Fuel Tank Filler Pipe Install – As stated previously, the original fuel tank for the Bugeye had the filler pipe welded to the tank as one piece. The Bugeyeguy supplied fuel tank has a separate filler pipe which is joined to the tank with a rubber collar and two hose clamps.

Fuel Filler Pipe, Rubber Sleeve and Clamps

Fuel Filler Pipe Installed

We were finally able to get the car off the jack stands and onto the ground. Now it is time to move to the front suspension.

Finally, Back on its Tires

Finishing Up the fuel delivery and Suspension – We got the Bugeye up on the lift on November 17 to make it easy to tighten all of the fasteners associated with the rear suspension. We also added a fuel filter in the hose from the fuel tank to the fuel pump.
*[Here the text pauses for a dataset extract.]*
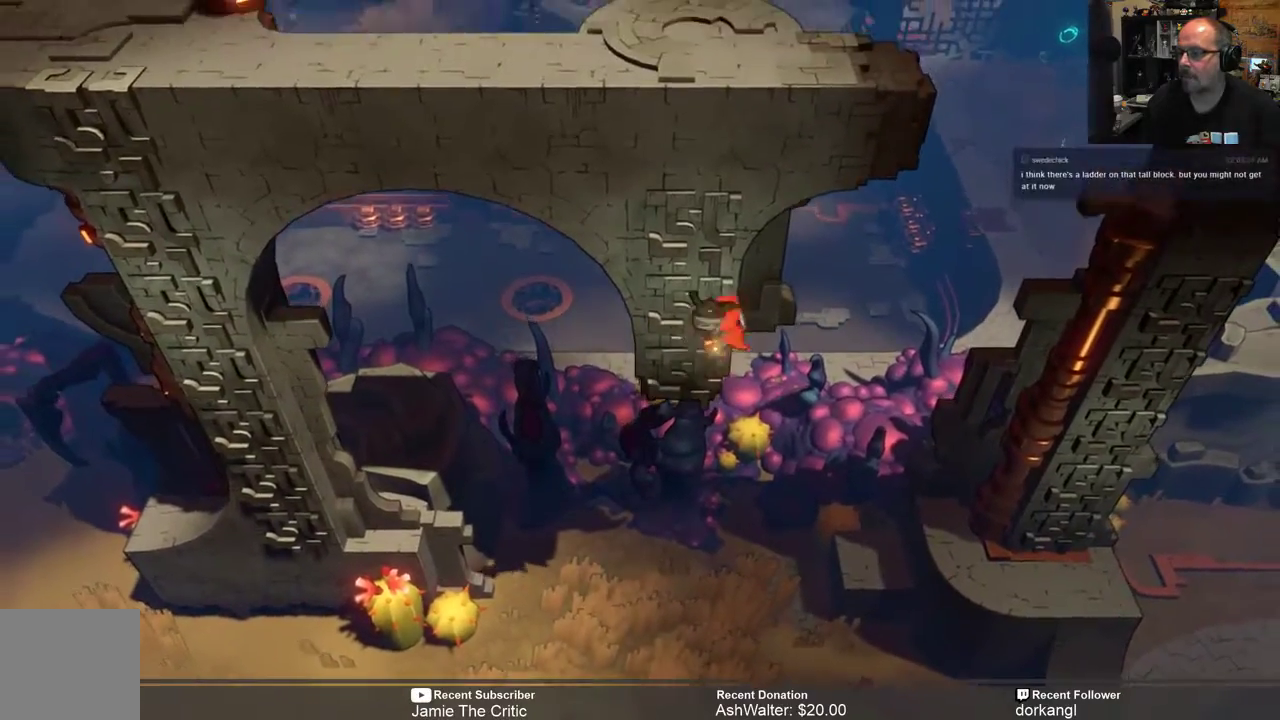
{"buttons": ["R2"], "left_stick": "up-left", "right_stick": "center", "events": []}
Hastings Fuel Filter GF160

Fuel Filter, Pump and hoses

Video Episode Twenty-three shows the work done in finishing the suspension and fuel delivery systems: https://vimeo.com/773027554/131aff730b

Temporary power to the fuel pump – We will address a permanent solution to routing an electrical wire to the fuel pump when we work on a new wiring harness. As a temporary solution to test the fuel delivery system to the carburetors, we simply ran a wire from the switched side of the fuse panel, through the firewall, along the RH seat rail and through the seat belt bolt hole in the interior floor to the fuel pump. To accomplish this we went ahead and removed the RH side front interior kick panel and front carpet.